With pictures omitted, restate the data word for word.
[[ EXERCISE MATERIALS open ]]
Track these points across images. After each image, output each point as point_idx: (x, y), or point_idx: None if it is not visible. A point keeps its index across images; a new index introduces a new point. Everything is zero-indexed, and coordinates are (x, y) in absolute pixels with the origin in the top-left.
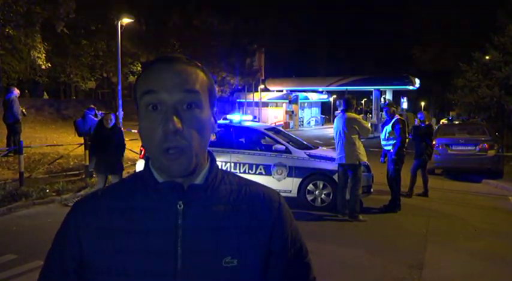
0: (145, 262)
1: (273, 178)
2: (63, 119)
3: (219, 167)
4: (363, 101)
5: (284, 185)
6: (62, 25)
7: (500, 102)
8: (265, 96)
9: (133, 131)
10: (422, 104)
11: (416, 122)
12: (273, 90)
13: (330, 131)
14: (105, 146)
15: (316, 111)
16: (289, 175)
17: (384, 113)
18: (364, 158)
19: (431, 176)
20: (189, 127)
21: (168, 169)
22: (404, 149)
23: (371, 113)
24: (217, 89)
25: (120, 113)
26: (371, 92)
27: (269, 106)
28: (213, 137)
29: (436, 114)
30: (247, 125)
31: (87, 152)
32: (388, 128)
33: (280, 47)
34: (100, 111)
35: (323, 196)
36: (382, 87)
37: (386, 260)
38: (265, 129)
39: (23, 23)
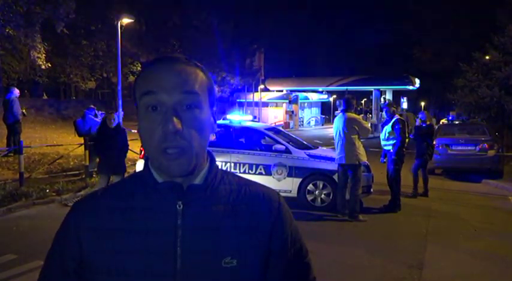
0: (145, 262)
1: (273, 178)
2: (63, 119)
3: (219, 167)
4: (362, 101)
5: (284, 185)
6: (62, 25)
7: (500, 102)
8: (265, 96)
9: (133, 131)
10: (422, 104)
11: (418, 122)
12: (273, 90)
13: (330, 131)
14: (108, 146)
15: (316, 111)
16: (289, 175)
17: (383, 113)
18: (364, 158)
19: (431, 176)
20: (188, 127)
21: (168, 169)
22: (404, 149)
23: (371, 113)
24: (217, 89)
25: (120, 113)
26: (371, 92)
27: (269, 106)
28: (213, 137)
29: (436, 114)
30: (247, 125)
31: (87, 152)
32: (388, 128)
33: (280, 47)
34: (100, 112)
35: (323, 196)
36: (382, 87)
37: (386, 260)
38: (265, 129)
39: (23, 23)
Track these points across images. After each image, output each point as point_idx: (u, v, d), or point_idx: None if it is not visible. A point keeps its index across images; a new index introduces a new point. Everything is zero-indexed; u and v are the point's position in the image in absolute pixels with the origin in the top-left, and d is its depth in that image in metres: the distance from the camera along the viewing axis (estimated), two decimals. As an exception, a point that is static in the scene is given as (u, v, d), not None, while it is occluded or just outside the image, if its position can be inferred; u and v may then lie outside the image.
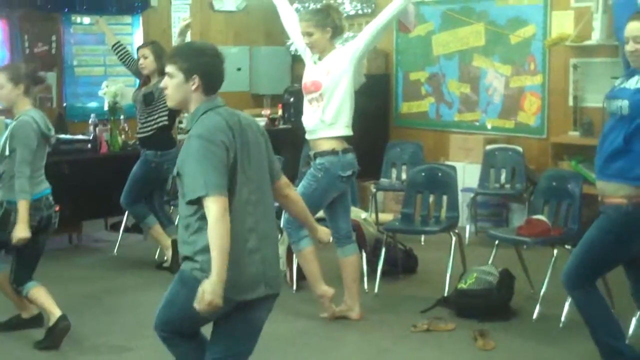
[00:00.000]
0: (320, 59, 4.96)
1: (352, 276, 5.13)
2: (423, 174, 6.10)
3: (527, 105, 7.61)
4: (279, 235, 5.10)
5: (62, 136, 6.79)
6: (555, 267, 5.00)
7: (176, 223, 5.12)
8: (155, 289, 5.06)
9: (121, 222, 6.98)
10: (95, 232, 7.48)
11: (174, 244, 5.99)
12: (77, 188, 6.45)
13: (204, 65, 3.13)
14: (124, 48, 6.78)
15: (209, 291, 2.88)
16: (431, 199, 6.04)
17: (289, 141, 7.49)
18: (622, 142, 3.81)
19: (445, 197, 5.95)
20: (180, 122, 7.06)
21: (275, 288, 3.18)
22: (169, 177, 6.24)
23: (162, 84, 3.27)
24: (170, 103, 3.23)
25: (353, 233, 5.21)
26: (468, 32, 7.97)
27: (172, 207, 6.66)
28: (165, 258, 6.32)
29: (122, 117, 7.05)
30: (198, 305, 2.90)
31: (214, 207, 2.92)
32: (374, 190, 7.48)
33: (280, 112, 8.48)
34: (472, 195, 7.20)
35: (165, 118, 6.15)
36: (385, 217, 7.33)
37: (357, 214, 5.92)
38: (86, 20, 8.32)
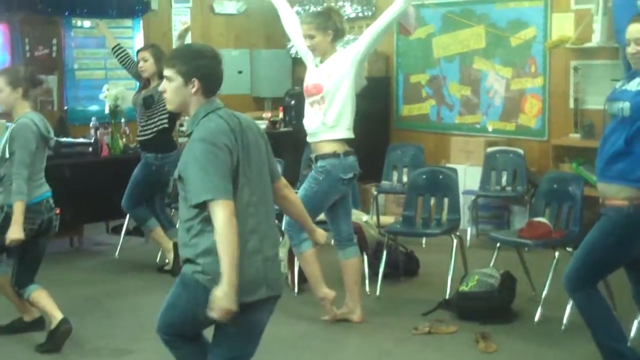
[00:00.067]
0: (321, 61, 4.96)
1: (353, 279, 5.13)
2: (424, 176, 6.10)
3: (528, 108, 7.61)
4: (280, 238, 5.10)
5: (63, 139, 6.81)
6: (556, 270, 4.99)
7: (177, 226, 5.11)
[[ EXERCISE MATERIALS closed ]]
SOLUTION:
Track these points across images. After each image, output each point as point_idx: (x, y), or point_idx: None if it is not visible. A point keeps its index across images; a new index introduces a new point. Everything is zero-indexed, and coordinates are (x, y) in absolute pixels with the origin in the top-left.
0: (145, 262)
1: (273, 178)
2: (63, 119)
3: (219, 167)
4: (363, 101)
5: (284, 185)
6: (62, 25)
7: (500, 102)
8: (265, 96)
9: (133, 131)
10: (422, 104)
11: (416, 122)
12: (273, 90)
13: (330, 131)
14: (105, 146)
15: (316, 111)
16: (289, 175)
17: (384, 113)
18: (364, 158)
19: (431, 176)
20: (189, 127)
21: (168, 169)
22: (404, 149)
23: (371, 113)
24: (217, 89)
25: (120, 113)
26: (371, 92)
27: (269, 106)
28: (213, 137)
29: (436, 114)
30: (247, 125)
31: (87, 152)
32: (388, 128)
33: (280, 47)
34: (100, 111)
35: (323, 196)
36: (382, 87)
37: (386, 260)
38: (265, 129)
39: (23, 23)
0: (145, 262)
1: (273, 178)
2: (63, 119)
3: (219, 167)
4: (362, 101)
5: (284, 185)
6: (62, 25)
7: (500, 102)
8: (265, 96)
9: (133, 131)
10: (422, 104)
11: (418, 122)
12: (273, 90)
13: (330, 131)
14: (108, 146)
15: (316, 111)
16: (289, 175)
17: (383, 113)
18: (364, 158)
19: (431, 176)
20: (188, 127)
21: (168, 169)
22: (404, 149)
23: (371, 113)
24: (217, 89)
25: (120, 113)
26: (371, 92)
27: (269, 106)
28: (213, 137)
29: (436, 114)
30: (247, 125)
31: (87, 152)
32: (388, 128)
33: (280, 47)
34: (100, 112)
35: (323, 196)
36: (382, 87)
37: (386, 260)
38: (265, 129)
39: (23, 23)
Track these points across images. After each image, output each point as point_idx: (u, v, d), or point_idx: None if it is not visible. A point keeps its index across images; a new index introduces a new point. Everything is zero-indexed; u and v are the point's position in the image in absolute pixels with the origin in the top-left, and d is its depth in that image in metres: the distance from the camera along the viewing axis (estimated), two decimals. As an exception, a point that is static in the scene is given as (u, v, d), not None, while it is occluded or just outside the image, if its position can be inferred; u and v may then lie outside the image.
[00:00.000]
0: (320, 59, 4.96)
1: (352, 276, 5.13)
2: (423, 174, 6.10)
3: (527, 105, 7.61)
4: (279, 235, 5.10)
5: (62, 136, 6.79)
6: (555, 267, 5.00)
7: (176, 223, 5.12)
8: (155, 289, 5.06)
9: (121, 222, 6.98)
10: (95, 232, 7.48)
11: (174, 244, 5.99)
12: (77, 188, 6.45)
13: (204, 65, 3.13)
14: (124, 48, 6.78)
15: (209, 291, 2.88)
16: (431, 199, 6.04)
17: (289, 141, 7.49)
18: (622, 142, 3.81)
19: (445, 197, 5.95)
20: (180, 122, 7.06)
21: (275, 288, 3.18)
22: (169, 177, 6.24)
23: (162, 84, 3.27)
24: (170, 103, 3.23)
25: (353, 233, 5.21)
26: (468, 32, 7.97)
27: (172, 207, 6.66)
28: (165, 258, 6.32)
29: (122, 117, 7.05)
30: (198, 305, 2.90)
31: (214, 207, 2.92)
32: (374, 190, 7.48)
33: (280, 112, 8.48)
34: (472, 195, 7.20)
35: (165, 118, 6.15)
36: (385, 217, 7.33)
37: (357, 214, 5.92)
38: (86, 20, 8.32)
[00:00.067]
0: (321, 61, 4.96)
1: (353, 279, 5.13)
2: (424, 176, 6.10)
3: (528, 108, 7.61)
4: (280, 238, 5.10)
5: (63, 139, 6.81)
6: (556, 270, 4.99)
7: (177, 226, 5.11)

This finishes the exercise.